Recipes and planning - Sensorica/valuenetwork GitHub Wiki
Recipes and planning go hand-in-hand in this system.
If you got a recipe, you can automatically generate all of the related pieces of work-to-do in the recipe. That's what we mean by a plan. The plan takes the form of orders: either customer orders or work orders. Each order contains all the components of a process flow. You specify what you want to create, and the recipe generates all of the details. A lot easier than doing it by hand.
Planning has the following purposes:
- explain what needs to be done
- lay out process flows as a framework for coordinating work
- provide signals of work to do, resources that have been created, problems that have arisen, and potential solutions to those problems
- and provide clear and easy ways for people to log their work.
In other words, if you do this, nobody should ever need to go looking for what to do.

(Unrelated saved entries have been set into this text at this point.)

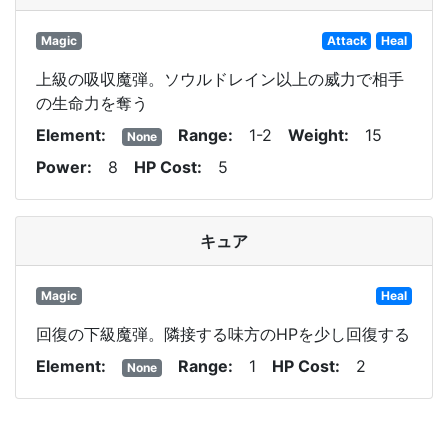
Magic
Attack
Heal
上級の吸収魔弾。ソウルドレイン以上の威力で相手
の生命力を奪う
Element
Range
1-2
Weight
15
None
Power
8
HP Cost
5
キュア
Magic
Heal
回復の下級魔弾。隣接する味方のHPを少し回復する
Element
Range
1
HP Cost
2
None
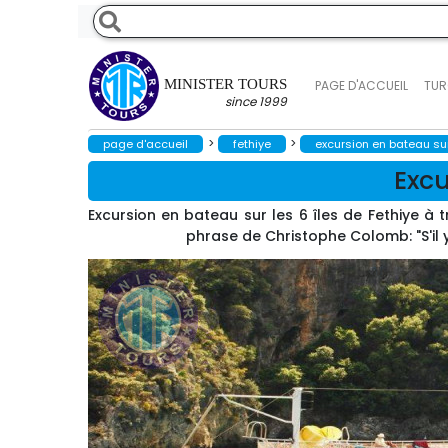
MINISTER TOURS
PAGE D'ACCUEIL
TUR
since 1999
>
>
page d'accueil
fethiye
excursion en bateau sur 
Excu
Excursion en bateau sur les 6 îles de Fethiye à 
phrase de Christophe Colomb: "S'il y 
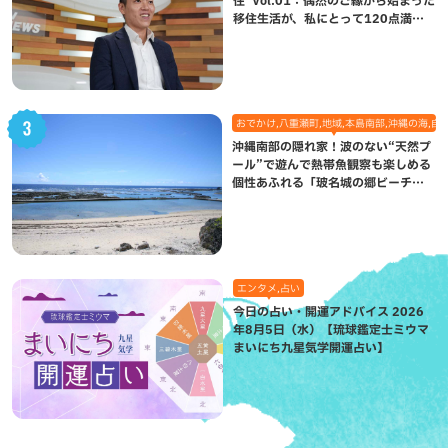
移住生活が、私にとって120点満点
になった理由
おでかけ,八重瀬町,地域,本島南部,沖縄の海,自
沖縄南部の隠れ家！波のない“天然プ
ール”で遊んで熱帯魚観察も楽しめる
個性あふれる「玻名城の郷ビーチ」
（八重瀬町）
エンタメ,占い
今日の占い・開運アドバイス 2026
年8月5日（水）【琉球鑑定士ミウマ
まいにち九星気学開運占い】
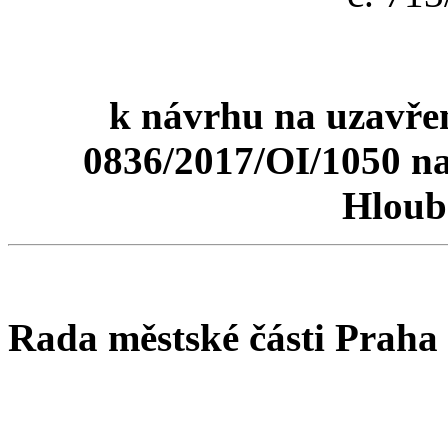
k návrhu na uzavření
0836/2017/OI/1050 n
Hloub
Rada městské části Praha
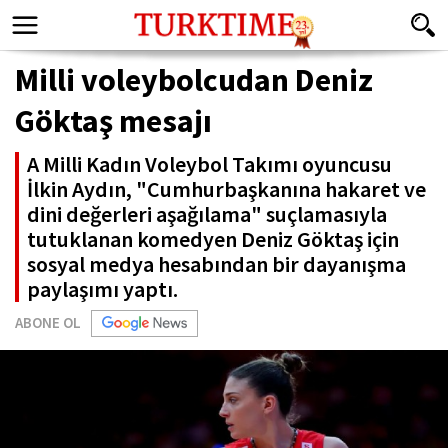
Milli voleybolcudan Deniz
Göktaş mesajı
A Milli Kadın Voleybol Takımı oyuncusu
İlkin Aydın, "Cumhurbaşkanına hakaret ve
dini değerleri aşağılama" suçlamasıyla
tutuklanan komedyen Deniz Göktaş için
sosyal medya hesabından bir dayanışma
paylaşımı yaptı.
ABONE OL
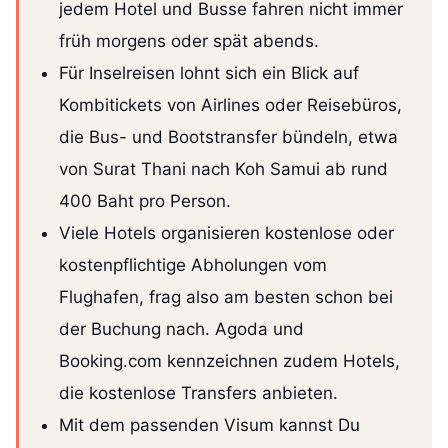
jedem Hotel und Busse fahren nicht immer
früh morgens oder spät abends.
Für Inselreisen lohnt sich ein Blick auf
Kombitickets von Airlines oder Reisebüros,
die Bus- und Bootstransfer bündeln, etwa
von Surat Thani nach Koh Samui ab rund
400 Baht pro Person.
Viele Hotels organisieren kostenlose oder
kostenpflichtige Abholungen vom
Flughafen, frag also am besten schon bei
der Buchung nach. Agoda und
Booking.com kennzeichnen zudem Hotels,
die kostenlose Transfers anbieten.
Mit dem passenden Visum kannst Du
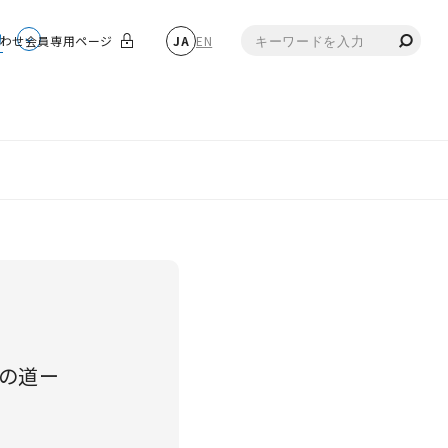
物
わせ
会員専用ページ
JA
EN
の道ー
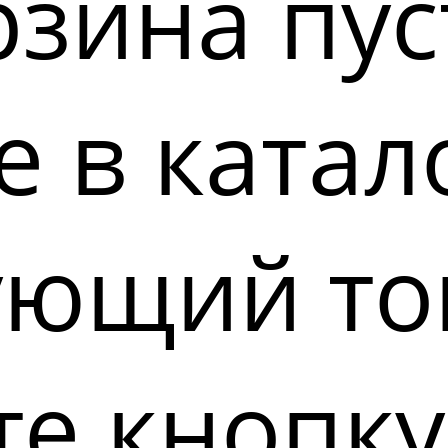
зина пус
 в катал
ующий то
е кнопку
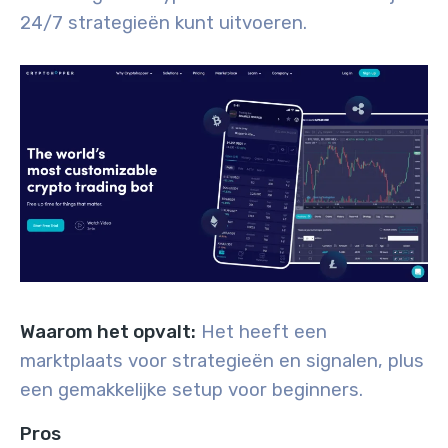
24/7 strategieën kunt uitvoeren.
Waarom het opvalt:
Het heeft een
marktplaats voor strategieën en signalen, plus
een gemakkelijke setup voor beginners.
Pros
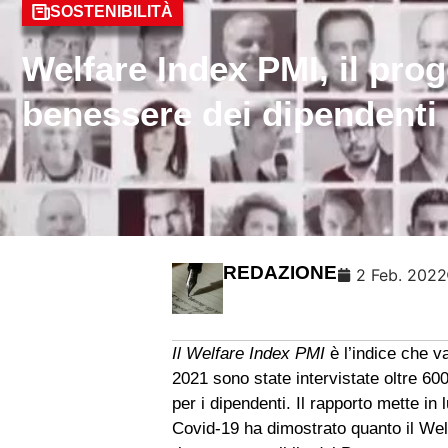
SOSTENIBILITÀ
Welfare Index PMI, il prog
benessere dei dipendenti
REDAZIONE
2 Feb. 2022
Il Welfare Index PMI
è l’indice che v
2021 sono state intervistate oltre 6000
per i dipendenti. Il rapporto mette in
Covid-19 ha dimostrato quanto il Welfa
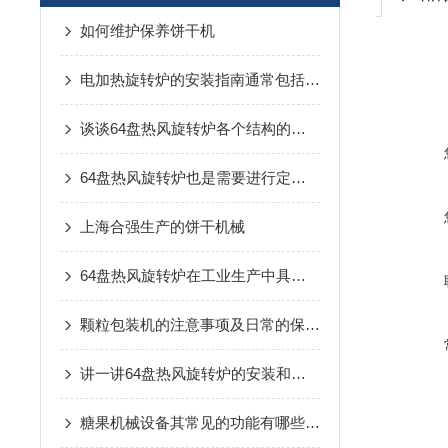
如何维护保养饼干机
电加热旋转炉的安装指南通常包括以下几个关键步骤
谈谈64盘热风旋转炉各个结构的特点
64盘热风旋转炉也是需要进行定期保养的
上海合强生产的饼干机械
64盘热风旋转炉在工业生产中具有多种功能
颗粒包装机的注意事项及日常的保养都在这里了！
讲一讲64盘热风旋转炉的安装和使用教程
糖果机械设备其常见的功能有哪些呢？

It should just come to them.
Don’t think of planning as this top-down command-and-control situation. The plans offer opportunities for people to work. They choose what to do.
Some network member could create a plan, or plans could be created in meetings. The plans are created order-by-order, one at a time, so planning does not require this big upfront effort. Can be added as needed, whenever. Some time soon, we'll add re-planning when things go wrong. And that will happen event-by-event.
The logic is pretty much the same as Material Requirements Planning (MRP), but it's event-driven, while the original MRP was an overnight batch job that planned everything at once. And it plans all of the work, equipment and space requirements, as well as materials.
But all of the above requires recipes. The first recipes we created were wrong: they were manufacturing recipes when Sensorica, the first user network, was not ready for manufacturing. They were in a state of chaotic R&D.
By chaotic R&D I mean, everybody decides on the spot what to do next, so if they wanted to log the work they did, and the resources they created and used, and tie all that stuff together in value flows, they needed to create the whole process by themselves.
So we are working on designing different types of recipes. They will not necessarily handle really chaotic R&D, but we want them to be able to handle the next stage: still R&D, but no longer quite so chaotic. When people have started to understand the patterns of R&D work. We want to be able people to be able to record that knowledge of how to do things in recipes, and generate plans for R&D work from those recipes.
If we can get that to happen, then people will find on their My Work page new tasks that fit their skills. If they take one of those tasks, they will then find it in the section of What I’ve Been Working On. If they click on one of those processes, they can log their work.
That framework is also suitable for the kind of notification-based interactions that smart phones live on.
And the recipes become part of the community's documented knowledge of how to do things.